A literatura médica informa um número baixo de crianças depressivas que poderíamos considerar insignificante e até mesmo dizer que a ocorrência de depressão infantil seria exceção e não regra. No entanto, a atualidade prova-nos situação distinta com muitas crianças externalizando seu forte sentimento de perda nas interrupções significativas de desenvolvimento de aquisições importantes para a independência e autonomia. Crianças que subitamente tornam-se choronas e apegadas às figuras centrais da sua vida. Outras que mudam sua relação com a comida, o sono, os irmãos e outros da sua convivência imediata. Nas diversas situações, um único significad a dor do luto diante de todas as perdas vivenciadas – a escola, os amigos, as praças, os shoppings, a casa dos avós, os primos e parentes com as diversas oportunidades de festas para comemorar aniversários, nascimentos, batismos, etc. Nem mesmo a frequência aos cultos e celebrações religiosas têm sido liberados para crianças até 12 anos, com justificação racional e plausível.
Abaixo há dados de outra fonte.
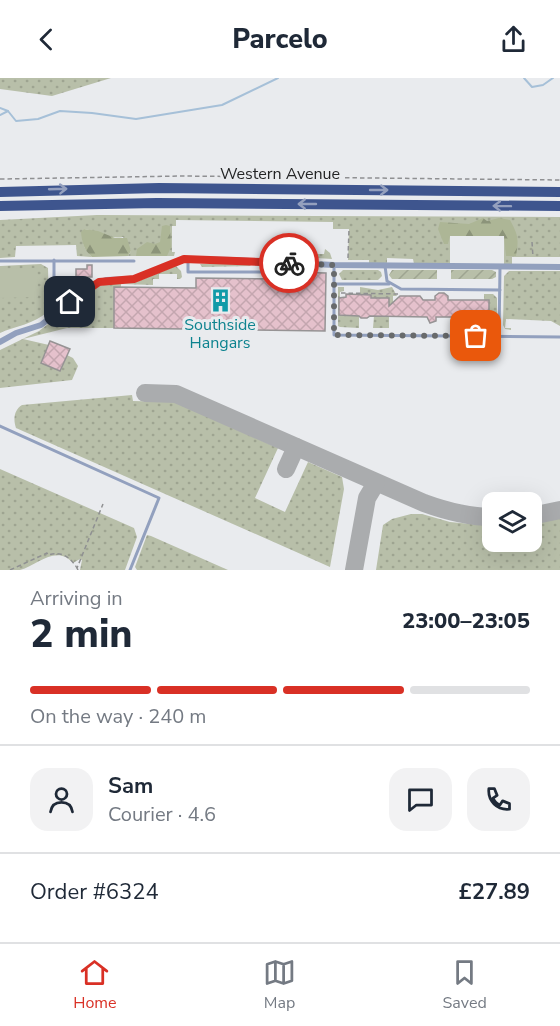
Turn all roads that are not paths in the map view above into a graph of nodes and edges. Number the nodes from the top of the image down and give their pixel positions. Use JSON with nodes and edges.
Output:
{"nodes":[{"id":1,"x":0,"y":192,"type":"edge"},
{"id":2,"x":560,"y":192,"type":"edge"},
{"id":3,"x":0,"y":206,"type":"edge"},
{"id":4,"x":560,"y":206,"type":"edge"},
{"id":5,"x":188,"y":259,"type":"junction"},
{"id":6,"x":54,"y":260,"type":"junction"},
{"id":7,"x":0,"y":261,"type":"edge"},
{"id":8,"x":134,"y":261,"type":"dead end"},
{"id":9,"x":267,"y":262,"type":"junction"},
{"id":10,"x":334,"y":265,"type":"junction"},
{"id":11,"x":386,"y":266,"type":"junction"},
{"id":12,"x":500,"y":267,"type":"junction"},
{"id":13,"x":560,"y":267,"type":"edge"},
{"id":14,"x":334,"y":284,"type":"junction"},
{"id":15,"x":392,"y":284,"type":"junction"},
{"id":16,"x":500,"y":290,"type":"junction"},
{"id":17,"x":54,"y":315,"type":"junction"},
{"id":18,"x":500,"y":336,"type":"junction"},
{"id":19,"x":560,"y":337,"type":"edge"},
{"id":20,"x":0,"y":342,"type":"edge"},
{"id":21,"x":0,"y":426,"type":"edge"},
{"id":22,"x":132,"y":569,"type":"edge"}],
"edges":[{"from":1,"to":2,"type":"highway","name":"Western Avenue","one_way":true},
{"from":4,"to":3,"type":"highway","name":"Western Avenue","one_way":true},
{"from":5,"to":9,"type":"street"},
{"from":5,"to":9,"type":"lane"},
{"from":5,"to":17,"type":"street"},
{"from":6,"to":7,"type":"lane"},
{"from":6,"to":8,"type":"lane"},
{"from":6,"to":17,"type":"lane"},
{"from":9,"to":10,"type":"street"},
{"from":10,"to":11,"type":"street"},
{"from":10,"to":14,"type":"lane"},
{"from":11,"to":12,"type":"street"},
{"from":11,"to":15,"type":"lane"},
{"from":12,"to":13,"type":"street"},
{"from":12,"to":16,"type":"lane"},
{"from":14,"to":15,"type":"lane"},
{"from":14,"to":18,"type":"lane"},
{"from":15,"to":16,"type":"lane"},
{"from":16,"to":18,"type":"lane"},
{"from":17,"to":20,"type":"street"},
{"from":18,"to":19,"type":"lane"},
{"from":21,"to":22,"type":"lane"}]}
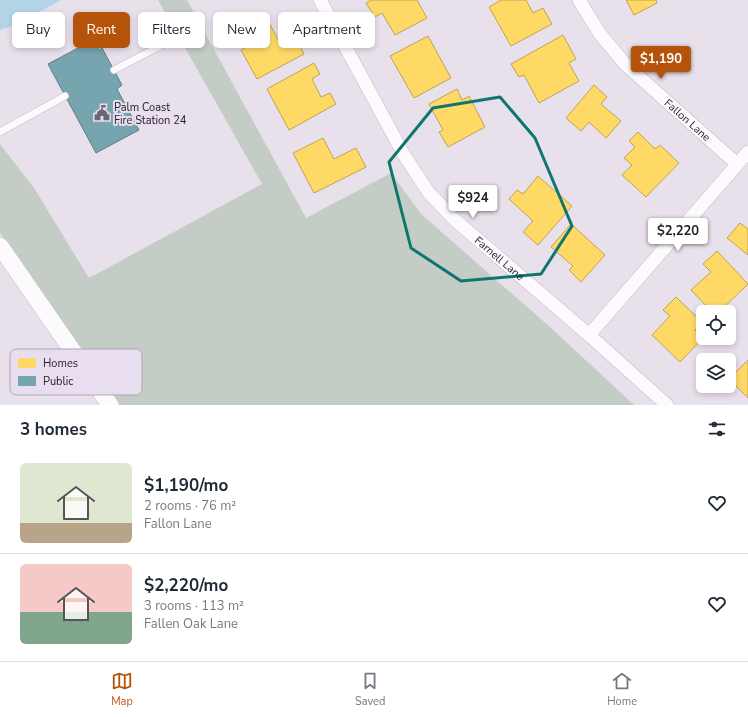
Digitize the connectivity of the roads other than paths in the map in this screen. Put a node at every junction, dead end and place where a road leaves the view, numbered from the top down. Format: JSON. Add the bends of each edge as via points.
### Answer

Apesar da dificuldade, torna-se imperioso voltar nossa atenção aos pequenos que sentimo-nos obrigados a proteger de toda e qualquer dor, de todos os perigos. O mundo animal está pleno de cenas onde a conhecida “agressividade materna aos predadores da sua ninhada” apresenta-se e é facilmente reconhecida e aceita. A criança está em perigo. Perigo de adoecer de tristeza ao submeter-se totalmente ao luto repetitivo com suas dores e necessidades de adaptação. A fala acima relatada que deu início às nossas reflexões exemplifica uma percepção sensorial completada subjetivamente com algo que foi vivenciado, experimentado afetivamente, desejado ou temido. As percepções acontecem em direções duplas – do perceptivo ao projetivo, do projetivo ao vivido, onde aparecem as modalidades de ação, de relação do sujeito com as diferentes situações com as quais ele é confrontado, e por isso de extrema importância ao nosso conhecimento.